Collected data:
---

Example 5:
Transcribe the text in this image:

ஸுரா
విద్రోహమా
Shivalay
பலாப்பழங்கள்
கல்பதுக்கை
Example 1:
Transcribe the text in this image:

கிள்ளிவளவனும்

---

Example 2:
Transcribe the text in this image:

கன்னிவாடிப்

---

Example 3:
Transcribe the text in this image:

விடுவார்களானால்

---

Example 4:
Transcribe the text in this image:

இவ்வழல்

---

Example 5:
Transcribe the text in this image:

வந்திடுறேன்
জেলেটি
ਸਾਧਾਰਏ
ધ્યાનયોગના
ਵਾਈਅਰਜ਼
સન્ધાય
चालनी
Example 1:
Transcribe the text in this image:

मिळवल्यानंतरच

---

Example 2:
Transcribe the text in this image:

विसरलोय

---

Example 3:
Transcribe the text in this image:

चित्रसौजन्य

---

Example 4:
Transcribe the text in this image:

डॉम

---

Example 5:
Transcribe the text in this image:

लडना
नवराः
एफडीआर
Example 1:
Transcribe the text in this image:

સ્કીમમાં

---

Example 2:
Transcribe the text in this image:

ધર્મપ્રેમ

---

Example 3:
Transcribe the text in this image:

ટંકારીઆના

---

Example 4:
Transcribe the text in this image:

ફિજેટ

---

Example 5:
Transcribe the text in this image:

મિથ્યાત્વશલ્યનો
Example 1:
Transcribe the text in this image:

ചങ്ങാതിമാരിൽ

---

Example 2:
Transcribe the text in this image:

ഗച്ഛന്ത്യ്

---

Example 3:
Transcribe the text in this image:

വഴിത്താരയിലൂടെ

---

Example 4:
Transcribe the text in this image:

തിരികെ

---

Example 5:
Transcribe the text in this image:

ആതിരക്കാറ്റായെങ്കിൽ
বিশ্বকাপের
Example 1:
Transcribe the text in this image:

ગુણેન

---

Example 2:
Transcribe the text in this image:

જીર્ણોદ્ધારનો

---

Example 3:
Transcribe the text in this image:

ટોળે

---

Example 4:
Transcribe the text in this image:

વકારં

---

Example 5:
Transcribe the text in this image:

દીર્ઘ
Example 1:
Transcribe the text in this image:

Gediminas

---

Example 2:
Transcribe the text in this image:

- _DESCRIPTION OF THE TASK_:
Retype the entries exactly, please. Leave no line out.

- _OUTPUT BELOW_:
---

Example 5:
Transcribe the text in this image:

ஸுரா
విద్రోహమా
Shivalay
பலாப்பழங்கள்
கல்பதுக்கை
Example 1:
Transcribe the text in this image:

கிள்ளிவளவனும்

---

Example 2:
Transcribe the text in this image:

கன்னிவாடிப்

---

Example 3:
Transcribe the text in this image:

விடுவார்களானால்

---

Example 4:
Transcribe the text in this image:

இவ்வழல்

---

Example 5:
Transcribe the text in this image:

வந்திடுறேன்
জেলেটি
ਸਾਧਾਰਏ
ધ્યાનયોગના
ਵਾਈਅਰਜ਼
સન્ધાય
चालनी
Example 1:
Transcribe the text in this image:

मिळवल्यानंतरच

---

Example 2:
Transcribe the text in this image:

विसरलोय

---

Example 3:
Transcribe the text in this image:

चित्रसौजन्य

---

Example 4:
Transcribe the text in this image:

डॉम

---

Example 5:
Transcribe the text in this image:

लडना
नवराः
एफडीआर
Example 1:
Transcribe the text in this image:

સ્કીમમાં

---

Example 2:
Transcribe the text in this image:

ધર્મપ્રેમ

---

Example 3:
Transcribe the text in this image:

ટંકારીઆના

---

Example 4:
Transcribe the text in this image:

ફિજેટ

---

Example 5:
Transcribe the text in this image:

મિથ્યાત્વશલ્યનો
Example 1:
Transcribe the text in this image:

ചങ്ങാതിമാരിൽ

---

Example 2:
Transcribe the text in this image:

ഗച്ഛന്ത്യ്

---

Example 3:
Transcribe the text in this image:

വഴിത്താരയിലൂടെ

---

Example 4:
Transcribe the text in this image:

തിരികെ

---

Example 5:
Transcribe the text in this image:

ആതിരക്കാറ്റായെങ്കിൽ
বিশ্বকাপের
Example 1:
Transcribe the text in this image:

ગુણેન

---

Example 2:
Transcribe the text in this image:

જીર્ણોદ્ધારનો

---

Example 3:
Transcribe the text in this image:

ટોળે

---

Example 4:
Transcribe the text in this image:

વકારં

---

Example 5:
Transcribe the text in this image:

દીર્ઘ
Example 1:
Transcribe the text in this image:

Gediminas

---

Example 2:
Transcribe the text in this image:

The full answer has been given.